Need for Reconciliation
But there is a different side to serving refugees—reconciliation. Melki says reconciliation does not happen until people are reconciled with God first, themselves second, and then with others.
“If you’re not reconciled with God, if you’re not reconciled with your savior, if you’re not reconciled with yourself—how can reconciliation happen with your neighbor,” Melki shares.
It is important to keep in mind that the Lebanese have gone through their own period of pain at the hands of Syria. From 1976 to 2005, Lebanon was under a 29-year occupation by Syria. The guns and cannons may have stopped firing in 1991, but Lebanon continues to experience hardships and effects from the occupation.
“The Lebanese today are being put to the test. The reason for that is because we are the victims of the same struggles, the same source of hardship,” Melki explains.
“Today, we’re not reaching out to some stranger. We’re reaching out to a people who are expected to be our enemies, and they know that. They look you straight in the eye and ask you why do you care? Why are you here? Are you here to feel vindicated? Are you here to feel that revenge has finally come? Are you waiting to laugh and celebrate our miseries? Or do you really want to hear our brokenness and to understand our story of despair.”
The Power of Love
The answer—yes. However, Heart for Lebanon is in the business of leading people from despair to a hope in Christ. But it is through Christ’s strength the organization does this.
“When you are there, you’re listening to their story, but you’re also being reminded of your own. You’re listening about the lost child that was killed by a sniper, but you’re reminded of a child that you know that has been killed by a sniper,” Melki says.
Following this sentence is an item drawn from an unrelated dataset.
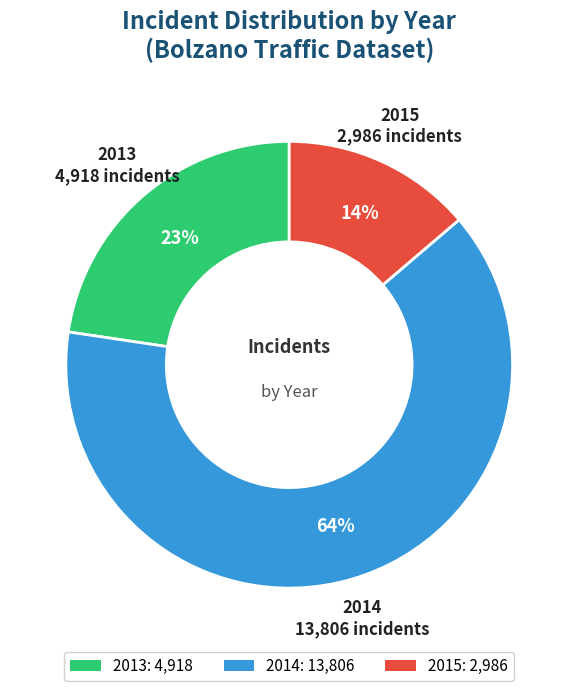

Which category has the smallest portion of the pie?

2015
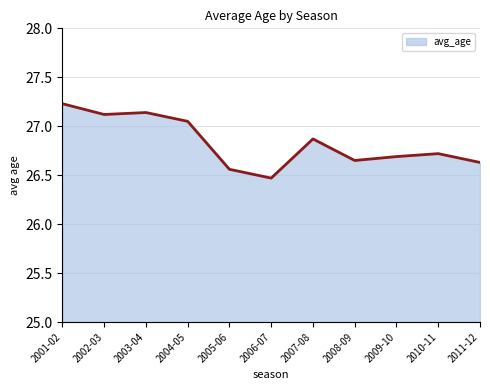

True or false: the data shows 16.8 at 2009-10.

False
“It’s one thing to talk about forgiveness, it’s one thing to preach about forgiveness from a pulpit or in a Bible study group when the person that causes that hardship, that causes this hurt lives on the other side of the borders. It’s another thing to be put to the test, to speak about forgiveness, while always being reminded daily of what you are struggling with and the person that has caused you that harm is right there. That’s reconciliation at its best.”
It is this reconciliation, made possible by the grace of God, which brings Heart for Lebanon joy. Heart for Lebanon witnesses this reconciliation in the camps as people come to a faith in Christ. Melki says there are Sunni Muslims worshiping alongside Shiite Muslims and Kurds—now brothers and sisters in Christ. They pray for each other. And through Christ, ethnic and religious divides dissolve and are replaced with a unity in Him.
But as Heart for Lebanon lives out Christ in these camps, it needs support to do so. The greatest need, Melki says, is for workers to continue to be sincere in their work and the message of the Gospel.
Be Prayerful, Be Active
Pray for the workers’ strength, encouragement, and ability to keep building genuine relationships and reflecting Christ. Also, pray for Heart for Lebanon to keep the balance between meeting both physical and spiritual needs. Pray for refugees’ safety. Ask for wisdom and discernment for Heart for Lebanon. And finally, pray for healing and Christ’s transformative love in the lives of these refugees.